▸ What the task requires
Of all the lines below, output only those starting at the one with "Memories Like 25-Year-Olds" and ending at the one with "- A rare group", both ends included, exactly as written.

▸ Provided entries

▼

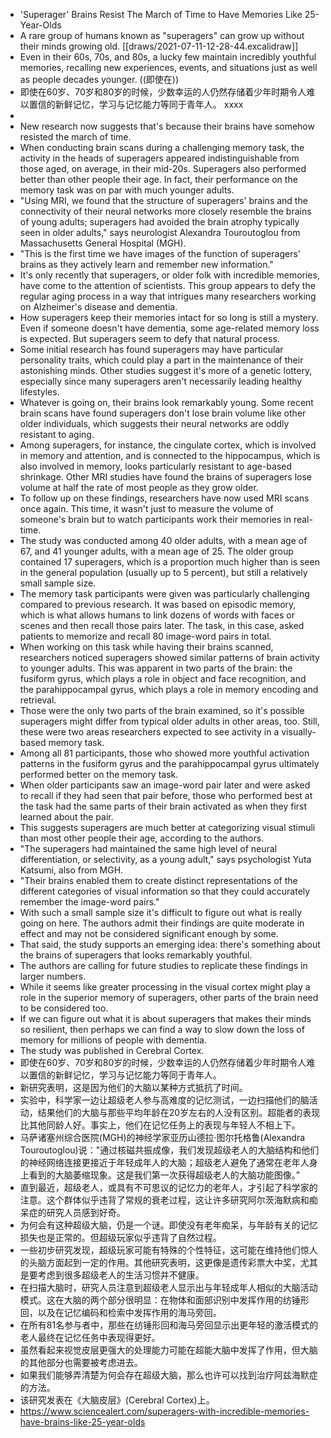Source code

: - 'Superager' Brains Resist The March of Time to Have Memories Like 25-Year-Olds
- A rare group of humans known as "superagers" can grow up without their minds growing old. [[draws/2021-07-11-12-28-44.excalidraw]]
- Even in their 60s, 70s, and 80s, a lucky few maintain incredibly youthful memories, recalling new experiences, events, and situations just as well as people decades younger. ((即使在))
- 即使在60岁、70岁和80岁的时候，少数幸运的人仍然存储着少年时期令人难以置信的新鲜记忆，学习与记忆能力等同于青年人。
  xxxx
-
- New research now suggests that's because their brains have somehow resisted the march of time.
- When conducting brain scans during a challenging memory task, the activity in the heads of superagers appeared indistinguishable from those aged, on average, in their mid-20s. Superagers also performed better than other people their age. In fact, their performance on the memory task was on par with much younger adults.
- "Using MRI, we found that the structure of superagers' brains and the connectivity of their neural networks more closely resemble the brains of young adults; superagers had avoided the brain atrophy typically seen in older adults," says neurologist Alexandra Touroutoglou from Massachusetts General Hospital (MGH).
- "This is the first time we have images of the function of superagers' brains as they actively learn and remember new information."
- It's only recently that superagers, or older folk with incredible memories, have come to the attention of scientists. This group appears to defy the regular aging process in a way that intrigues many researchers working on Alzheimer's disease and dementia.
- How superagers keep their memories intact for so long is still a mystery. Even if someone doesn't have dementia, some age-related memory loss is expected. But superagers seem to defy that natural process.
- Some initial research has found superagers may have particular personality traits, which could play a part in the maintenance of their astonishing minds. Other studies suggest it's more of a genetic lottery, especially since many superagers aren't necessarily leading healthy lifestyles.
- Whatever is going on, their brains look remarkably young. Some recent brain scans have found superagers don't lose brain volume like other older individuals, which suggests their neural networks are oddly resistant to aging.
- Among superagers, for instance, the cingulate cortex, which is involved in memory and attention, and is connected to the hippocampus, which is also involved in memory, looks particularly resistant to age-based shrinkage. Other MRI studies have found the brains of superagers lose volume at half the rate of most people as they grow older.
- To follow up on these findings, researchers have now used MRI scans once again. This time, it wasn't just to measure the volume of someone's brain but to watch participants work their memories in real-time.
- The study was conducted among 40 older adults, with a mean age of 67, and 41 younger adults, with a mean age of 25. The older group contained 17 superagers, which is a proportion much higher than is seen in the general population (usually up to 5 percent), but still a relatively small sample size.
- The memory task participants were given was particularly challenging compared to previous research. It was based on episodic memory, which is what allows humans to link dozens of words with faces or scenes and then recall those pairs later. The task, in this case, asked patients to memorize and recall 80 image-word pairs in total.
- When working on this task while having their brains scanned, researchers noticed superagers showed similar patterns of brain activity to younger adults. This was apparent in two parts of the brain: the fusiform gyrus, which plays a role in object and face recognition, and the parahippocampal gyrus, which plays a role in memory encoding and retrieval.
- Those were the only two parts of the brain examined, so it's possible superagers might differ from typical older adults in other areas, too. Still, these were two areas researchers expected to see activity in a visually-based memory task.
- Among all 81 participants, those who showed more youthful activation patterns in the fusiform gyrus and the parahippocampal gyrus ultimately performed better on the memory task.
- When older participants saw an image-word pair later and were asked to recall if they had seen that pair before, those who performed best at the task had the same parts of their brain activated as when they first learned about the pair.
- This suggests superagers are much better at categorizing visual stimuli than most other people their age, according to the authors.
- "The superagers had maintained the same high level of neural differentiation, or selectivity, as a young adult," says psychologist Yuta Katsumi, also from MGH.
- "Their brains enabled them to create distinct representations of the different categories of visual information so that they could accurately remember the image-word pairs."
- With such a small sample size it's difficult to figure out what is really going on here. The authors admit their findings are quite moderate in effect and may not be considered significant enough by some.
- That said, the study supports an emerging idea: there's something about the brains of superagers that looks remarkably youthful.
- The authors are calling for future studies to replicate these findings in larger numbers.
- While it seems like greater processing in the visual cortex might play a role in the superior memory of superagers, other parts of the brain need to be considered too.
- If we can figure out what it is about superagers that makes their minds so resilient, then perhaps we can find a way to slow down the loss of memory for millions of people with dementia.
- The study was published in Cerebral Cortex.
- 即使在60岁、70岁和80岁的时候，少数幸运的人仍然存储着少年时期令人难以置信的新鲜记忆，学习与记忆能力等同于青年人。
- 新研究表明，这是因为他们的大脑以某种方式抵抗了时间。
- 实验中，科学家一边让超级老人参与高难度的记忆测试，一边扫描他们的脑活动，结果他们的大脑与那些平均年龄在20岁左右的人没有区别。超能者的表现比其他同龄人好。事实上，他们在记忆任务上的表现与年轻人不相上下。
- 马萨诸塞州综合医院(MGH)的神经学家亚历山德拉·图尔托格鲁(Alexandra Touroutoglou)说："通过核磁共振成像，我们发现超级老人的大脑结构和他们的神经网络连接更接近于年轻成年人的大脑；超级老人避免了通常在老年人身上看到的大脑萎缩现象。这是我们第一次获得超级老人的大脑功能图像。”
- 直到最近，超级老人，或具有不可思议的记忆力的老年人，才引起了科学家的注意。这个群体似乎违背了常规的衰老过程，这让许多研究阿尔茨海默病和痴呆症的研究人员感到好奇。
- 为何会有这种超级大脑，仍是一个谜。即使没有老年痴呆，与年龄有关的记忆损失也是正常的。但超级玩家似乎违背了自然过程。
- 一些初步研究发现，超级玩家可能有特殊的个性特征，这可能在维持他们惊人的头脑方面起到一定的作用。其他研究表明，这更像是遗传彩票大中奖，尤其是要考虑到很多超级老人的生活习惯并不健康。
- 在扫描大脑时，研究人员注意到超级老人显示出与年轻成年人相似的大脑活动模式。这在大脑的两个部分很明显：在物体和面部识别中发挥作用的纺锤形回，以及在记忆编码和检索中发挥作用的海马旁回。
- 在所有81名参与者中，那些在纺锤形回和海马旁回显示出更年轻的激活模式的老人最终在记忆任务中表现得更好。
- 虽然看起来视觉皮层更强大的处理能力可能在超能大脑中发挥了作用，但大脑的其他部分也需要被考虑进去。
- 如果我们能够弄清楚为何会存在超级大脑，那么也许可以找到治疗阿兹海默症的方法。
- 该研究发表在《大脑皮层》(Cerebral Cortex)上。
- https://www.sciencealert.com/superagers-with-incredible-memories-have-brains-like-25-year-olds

▲
▼

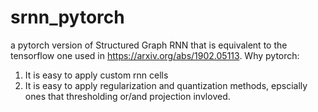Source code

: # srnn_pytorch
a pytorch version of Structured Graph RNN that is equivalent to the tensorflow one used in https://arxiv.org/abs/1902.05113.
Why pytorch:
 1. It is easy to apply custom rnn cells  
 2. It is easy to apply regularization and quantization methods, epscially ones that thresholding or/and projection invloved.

▲
▼

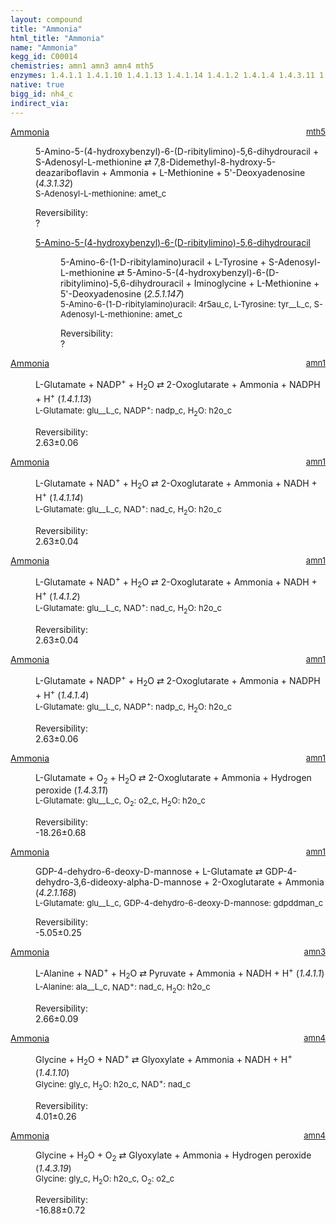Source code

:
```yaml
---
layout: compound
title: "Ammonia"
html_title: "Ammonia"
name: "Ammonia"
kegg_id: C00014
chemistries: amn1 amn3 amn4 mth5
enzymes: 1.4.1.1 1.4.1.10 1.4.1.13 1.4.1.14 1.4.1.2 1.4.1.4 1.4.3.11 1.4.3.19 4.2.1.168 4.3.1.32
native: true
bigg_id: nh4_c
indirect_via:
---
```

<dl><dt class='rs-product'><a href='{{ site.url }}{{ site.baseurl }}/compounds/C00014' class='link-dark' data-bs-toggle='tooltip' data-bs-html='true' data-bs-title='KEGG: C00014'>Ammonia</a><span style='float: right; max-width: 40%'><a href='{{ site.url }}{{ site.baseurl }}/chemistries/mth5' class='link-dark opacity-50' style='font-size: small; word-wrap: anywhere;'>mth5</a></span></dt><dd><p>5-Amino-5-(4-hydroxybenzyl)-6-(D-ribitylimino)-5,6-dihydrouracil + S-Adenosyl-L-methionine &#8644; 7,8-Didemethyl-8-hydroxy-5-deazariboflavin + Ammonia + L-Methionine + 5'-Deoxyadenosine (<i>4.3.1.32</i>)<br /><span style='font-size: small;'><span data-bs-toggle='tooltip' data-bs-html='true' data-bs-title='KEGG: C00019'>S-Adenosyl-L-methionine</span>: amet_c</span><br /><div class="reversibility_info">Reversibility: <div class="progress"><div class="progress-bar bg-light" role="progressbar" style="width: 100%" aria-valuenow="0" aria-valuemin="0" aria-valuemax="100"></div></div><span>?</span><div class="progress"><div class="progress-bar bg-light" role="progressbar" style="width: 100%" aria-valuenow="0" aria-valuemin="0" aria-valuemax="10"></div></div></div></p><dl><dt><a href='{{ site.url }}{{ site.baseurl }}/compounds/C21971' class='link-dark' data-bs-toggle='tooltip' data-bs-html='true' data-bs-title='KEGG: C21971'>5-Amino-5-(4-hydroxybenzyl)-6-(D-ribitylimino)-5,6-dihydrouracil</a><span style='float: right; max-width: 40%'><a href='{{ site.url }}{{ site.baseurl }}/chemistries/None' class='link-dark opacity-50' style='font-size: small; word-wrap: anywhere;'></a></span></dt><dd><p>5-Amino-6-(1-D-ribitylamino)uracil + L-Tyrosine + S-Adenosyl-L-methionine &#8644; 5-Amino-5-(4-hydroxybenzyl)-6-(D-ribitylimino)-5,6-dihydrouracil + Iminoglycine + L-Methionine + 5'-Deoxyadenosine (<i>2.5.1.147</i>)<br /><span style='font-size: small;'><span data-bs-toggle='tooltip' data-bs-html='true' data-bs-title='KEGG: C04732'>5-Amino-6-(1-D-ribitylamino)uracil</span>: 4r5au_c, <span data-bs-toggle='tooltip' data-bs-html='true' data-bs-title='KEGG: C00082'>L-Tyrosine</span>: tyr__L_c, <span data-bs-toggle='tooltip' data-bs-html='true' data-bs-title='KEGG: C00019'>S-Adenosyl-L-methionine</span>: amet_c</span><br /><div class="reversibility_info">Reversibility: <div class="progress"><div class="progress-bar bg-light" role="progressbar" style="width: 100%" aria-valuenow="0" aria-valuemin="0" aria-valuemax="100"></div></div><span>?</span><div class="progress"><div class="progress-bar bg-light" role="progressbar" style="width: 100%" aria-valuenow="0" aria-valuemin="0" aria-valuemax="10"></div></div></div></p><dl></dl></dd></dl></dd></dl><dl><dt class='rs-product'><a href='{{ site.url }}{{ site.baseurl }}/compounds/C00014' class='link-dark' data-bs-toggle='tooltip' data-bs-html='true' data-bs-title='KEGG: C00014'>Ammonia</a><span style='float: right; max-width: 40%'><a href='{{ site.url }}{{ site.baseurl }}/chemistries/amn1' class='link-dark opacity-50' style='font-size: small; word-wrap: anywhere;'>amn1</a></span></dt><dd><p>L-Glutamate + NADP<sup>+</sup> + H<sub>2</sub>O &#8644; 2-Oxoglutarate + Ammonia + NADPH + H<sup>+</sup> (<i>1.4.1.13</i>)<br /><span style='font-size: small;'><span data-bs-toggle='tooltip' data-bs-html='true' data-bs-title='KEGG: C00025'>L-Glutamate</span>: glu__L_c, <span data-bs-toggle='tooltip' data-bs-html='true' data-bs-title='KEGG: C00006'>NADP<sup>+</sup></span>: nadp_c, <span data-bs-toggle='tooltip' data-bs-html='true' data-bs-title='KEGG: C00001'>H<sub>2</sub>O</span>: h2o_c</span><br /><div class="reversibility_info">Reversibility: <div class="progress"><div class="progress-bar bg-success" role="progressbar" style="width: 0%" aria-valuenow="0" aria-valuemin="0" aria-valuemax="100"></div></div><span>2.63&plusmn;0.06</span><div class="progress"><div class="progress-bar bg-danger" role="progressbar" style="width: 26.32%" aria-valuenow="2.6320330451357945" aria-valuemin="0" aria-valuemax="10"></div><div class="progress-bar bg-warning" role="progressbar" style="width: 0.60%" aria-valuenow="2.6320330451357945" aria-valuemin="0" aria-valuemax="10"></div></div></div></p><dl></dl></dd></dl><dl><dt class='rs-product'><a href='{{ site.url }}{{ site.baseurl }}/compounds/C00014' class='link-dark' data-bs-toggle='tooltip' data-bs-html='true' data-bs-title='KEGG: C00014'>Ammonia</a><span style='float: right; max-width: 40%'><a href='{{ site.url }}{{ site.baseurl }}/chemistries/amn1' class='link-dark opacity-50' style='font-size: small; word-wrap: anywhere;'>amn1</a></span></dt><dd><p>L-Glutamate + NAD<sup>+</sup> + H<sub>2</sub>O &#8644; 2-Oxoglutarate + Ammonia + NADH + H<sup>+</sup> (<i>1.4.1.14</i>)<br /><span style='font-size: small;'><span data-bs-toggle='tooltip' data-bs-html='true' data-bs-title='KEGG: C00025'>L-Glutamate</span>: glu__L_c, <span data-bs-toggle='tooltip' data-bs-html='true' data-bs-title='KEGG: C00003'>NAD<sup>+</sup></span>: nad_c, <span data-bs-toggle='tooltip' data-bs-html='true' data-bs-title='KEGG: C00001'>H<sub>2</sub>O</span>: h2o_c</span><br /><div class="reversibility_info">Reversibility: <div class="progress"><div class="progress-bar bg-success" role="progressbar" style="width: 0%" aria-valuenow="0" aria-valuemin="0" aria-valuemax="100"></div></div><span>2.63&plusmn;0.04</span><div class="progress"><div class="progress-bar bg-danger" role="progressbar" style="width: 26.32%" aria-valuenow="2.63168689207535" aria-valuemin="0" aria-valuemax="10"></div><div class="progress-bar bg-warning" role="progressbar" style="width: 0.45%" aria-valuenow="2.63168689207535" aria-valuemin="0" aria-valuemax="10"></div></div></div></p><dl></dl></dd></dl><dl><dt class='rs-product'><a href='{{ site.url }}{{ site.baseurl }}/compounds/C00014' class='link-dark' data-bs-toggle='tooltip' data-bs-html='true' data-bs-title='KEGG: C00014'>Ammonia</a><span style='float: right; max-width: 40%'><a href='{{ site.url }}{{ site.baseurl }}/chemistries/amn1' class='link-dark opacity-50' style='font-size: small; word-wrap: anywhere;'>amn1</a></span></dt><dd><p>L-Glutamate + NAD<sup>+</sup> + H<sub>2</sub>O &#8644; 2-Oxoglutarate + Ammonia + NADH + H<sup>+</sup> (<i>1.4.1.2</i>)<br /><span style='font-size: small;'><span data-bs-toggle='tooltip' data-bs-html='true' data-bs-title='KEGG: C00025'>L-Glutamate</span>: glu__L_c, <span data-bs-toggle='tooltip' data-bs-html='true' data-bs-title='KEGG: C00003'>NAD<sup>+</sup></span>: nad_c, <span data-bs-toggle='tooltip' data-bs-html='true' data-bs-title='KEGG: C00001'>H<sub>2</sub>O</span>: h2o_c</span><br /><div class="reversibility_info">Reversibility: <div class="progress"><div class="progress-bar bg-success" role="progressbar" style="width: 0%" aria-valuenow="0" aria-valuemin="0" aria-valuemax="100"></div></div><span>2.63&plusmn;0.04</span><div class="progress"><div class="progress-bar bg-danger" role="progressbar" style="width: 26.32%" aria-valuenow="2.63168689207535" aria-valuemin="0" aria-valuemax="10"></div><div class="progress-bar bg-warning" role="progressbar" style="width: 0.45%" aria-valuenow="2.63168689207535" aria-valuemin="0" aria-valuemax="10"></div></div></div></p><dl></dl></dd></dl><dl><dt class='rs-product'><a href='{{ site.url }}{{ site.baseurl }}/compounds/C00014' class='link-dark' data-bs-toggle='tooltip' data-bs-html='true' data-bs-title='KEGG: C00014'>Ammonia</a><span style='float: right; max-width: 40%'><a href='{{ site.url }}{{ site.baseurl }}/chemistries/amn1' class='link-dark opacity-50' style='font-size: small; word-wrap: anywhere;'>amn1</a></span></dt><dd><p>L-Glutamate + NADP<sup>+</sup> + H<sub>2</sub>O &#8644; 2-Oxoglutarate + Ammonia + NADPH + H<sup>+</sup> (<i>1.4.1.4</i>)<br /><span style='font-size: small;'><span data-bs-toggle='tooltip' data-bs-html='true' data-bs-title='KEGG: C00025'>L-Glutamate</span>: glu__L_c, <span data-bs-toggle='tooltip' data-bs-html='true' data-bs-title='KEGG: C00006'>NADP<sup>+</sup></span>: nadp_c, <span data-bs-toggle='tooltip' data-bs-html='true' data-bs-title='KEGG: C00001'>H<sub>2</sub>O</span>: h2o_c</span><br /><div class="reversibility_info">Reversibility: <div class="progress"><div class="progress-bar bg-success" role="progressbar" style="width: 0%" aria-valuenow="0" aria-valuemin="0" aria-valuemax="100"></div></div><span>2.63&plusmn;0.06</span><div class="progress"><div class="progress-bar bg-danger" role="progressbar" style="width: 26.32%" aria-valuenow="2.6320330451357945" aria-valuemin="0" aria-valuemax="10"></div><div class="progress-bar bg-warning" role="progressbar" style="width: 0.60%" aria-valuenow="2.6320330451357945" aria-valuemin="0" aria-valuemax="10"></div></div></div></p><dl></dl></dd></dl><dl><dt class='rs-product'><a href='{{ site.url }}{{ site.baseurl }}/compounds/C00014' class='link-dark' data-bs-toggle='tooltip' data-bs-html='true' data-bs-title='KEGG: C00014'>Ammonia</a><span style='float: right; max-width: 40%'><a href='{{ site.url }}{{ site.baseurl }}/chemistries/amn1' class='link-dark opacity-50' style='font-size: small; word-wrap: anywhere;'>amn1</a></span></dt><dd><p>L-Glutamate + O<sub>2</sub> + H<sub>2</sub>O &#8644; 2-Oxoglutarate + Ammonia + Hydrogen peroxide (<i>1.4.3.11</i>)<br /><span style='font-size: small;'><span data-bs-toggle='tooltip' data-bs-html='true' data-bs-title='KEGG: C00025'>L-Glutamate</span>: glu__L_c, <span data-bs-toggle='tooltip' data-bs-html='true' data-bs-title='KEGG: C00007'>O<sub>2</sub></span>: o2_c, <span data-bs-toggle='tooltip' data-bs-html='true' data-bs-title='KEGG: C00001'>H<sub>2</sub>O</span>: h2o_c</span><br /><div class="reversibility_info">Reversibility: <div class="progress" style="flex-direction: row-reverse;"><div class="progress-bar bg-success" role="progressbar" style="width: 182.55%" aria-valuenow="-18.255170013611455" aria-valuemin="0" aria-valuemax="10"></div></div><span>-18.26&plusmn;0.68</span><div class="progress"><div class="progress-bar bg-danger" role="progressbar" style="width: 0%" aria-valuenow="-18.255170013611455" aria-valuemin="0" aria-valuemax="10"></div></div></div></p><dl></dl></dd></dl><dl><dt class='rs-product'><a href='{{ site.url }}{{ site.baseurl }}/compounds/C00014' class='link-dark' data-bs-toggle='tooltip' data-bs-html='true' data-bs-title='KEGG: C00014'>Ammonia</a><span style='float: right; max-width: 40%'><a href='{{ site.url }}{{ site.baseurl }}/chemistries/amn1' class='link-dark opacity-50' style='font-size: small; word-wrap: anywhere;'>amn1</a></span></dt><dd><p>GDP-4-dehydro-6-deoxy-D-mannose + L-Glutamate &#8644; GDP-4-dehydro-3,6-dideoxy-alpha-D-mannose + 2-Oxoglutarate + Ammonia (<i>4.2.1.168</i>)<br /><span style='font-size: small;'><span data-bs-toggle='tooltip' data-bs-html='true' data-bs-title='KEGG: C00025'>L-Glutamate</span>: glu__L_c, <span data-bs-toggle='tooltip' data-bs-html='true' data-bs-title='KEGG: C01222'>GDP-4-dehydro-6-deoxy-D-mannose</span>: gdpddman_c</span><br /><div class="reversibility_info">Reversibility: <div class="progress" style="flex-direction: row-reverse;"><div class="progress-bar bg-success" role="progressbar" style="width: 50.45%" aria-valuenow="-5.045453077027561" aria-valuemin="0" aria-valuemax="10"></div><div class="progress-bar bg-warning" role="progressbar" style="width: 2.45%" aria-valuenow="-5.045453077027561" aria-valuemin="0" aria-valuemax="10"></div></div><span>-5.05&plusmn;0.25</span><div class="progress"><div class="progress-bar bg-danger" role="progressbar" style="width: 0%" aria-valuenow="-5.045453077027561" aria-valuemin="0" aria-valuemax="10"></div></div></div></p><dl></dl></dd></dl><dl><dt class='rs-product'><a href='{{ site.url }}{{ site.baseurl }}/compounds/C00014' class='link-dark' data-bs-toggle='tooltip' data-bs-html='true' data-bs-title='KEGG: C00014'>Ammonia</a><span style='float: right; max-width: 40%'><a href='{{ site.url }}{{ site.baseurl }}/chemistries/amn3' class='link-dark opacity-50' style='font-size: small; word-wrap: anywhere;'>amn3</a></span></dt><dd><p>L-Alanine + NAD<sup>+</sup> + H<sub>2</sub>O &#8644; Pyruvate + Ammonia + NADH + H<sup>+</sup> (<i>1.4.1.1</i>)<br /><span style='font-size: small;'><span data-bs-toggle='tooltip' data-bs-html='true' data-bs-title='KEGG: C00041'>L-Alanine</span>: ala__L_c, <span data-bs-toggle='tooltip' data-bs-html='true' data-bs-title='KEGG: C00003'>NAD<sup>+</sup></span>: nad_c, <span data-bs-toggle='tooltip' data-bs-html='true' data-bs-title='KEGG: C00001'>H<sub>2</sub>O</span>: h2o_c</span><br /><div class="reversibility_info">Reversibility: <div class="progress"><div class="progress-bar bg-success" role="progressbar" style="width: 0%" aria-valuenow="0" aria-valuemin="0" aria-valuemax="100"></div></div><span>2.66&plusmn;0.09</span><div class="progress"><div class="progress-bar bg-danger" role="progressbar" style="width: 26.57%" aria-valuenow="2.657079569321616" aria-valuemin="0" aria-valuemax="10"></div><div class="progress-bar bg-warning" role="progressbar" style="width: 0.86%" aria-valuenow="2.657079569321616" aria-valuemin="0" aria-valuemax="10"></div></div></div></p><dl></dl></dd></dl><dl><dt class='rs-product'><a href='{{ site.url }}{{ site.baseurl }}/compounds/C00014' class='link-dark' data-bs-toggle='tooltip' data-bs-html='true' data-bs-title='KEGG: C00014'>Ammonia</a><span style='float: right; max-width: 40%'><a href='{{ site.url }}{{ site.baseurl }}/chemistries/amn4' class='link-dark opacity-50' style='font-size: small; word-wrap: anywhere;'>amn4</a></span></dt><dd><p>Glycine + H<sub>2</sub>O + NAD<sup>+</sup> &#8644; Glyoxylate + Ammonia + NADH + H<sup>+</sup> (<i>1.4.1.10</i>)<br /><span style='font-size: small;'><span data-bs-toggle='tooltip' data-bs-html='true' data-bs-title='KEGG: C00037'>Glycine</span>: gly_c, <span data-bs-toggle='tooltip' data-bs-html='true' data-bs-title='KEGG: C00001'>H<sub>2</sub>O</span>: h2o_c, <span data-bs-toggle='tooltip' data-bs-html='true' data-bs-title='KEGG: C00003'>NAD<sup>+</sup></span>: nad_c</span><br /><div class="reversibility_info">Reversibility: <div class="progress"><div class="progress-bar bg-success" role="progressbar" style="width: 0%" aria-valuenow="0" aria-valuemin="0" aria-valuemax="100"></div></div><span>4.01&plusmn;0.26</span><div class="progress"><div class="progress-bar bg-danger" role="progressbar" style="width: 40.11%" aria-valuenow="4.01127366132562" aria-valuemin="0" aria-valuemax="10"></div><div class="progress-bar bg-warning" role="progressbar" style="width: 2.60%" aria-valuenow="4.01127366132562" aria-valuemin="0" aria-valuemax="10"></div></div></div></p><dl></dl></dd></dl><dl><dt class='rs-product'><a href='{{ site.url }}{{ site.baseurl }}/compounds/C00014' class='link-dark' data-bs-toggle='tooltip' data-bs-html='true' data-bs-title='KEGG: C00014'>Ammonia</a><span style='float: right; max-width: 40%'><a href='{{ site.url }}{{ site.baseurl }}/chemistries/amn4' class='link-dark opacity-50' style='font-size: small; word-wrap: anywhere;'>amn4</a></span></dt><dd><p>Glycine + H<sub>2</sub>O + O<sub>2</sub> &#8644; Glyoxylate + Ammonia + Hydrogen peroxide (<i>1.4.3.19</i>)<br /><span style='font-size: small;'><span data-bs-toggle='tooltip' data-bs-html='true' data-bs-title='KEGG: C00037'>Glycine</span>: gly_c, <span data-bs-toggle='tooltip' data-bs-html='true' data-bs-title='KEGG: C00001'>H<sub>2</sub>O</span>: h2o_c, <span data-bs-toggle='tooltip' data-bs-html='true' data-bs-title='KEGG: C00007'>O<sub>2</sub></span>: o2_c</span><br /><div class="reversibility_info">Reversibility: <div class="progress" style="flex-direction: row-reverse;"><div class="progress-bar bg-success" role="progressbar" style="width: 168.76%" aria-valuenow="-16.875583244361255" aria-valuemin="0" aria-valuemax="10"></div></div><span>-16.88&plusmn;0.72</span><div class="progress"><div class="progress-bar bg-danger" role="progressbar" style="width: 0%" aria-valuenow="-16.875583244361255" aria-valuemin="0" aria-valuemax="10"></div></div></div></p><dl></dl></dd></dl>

▲

▸ Output
: - 'Superager' Brains Resist The March of Time to Have Memories Like 25-Year-Olds
- A rare group of humans known as "superagers" can grow up without their minds growing old. [[draws/2021-07-11-12-28-44.excalidraw]]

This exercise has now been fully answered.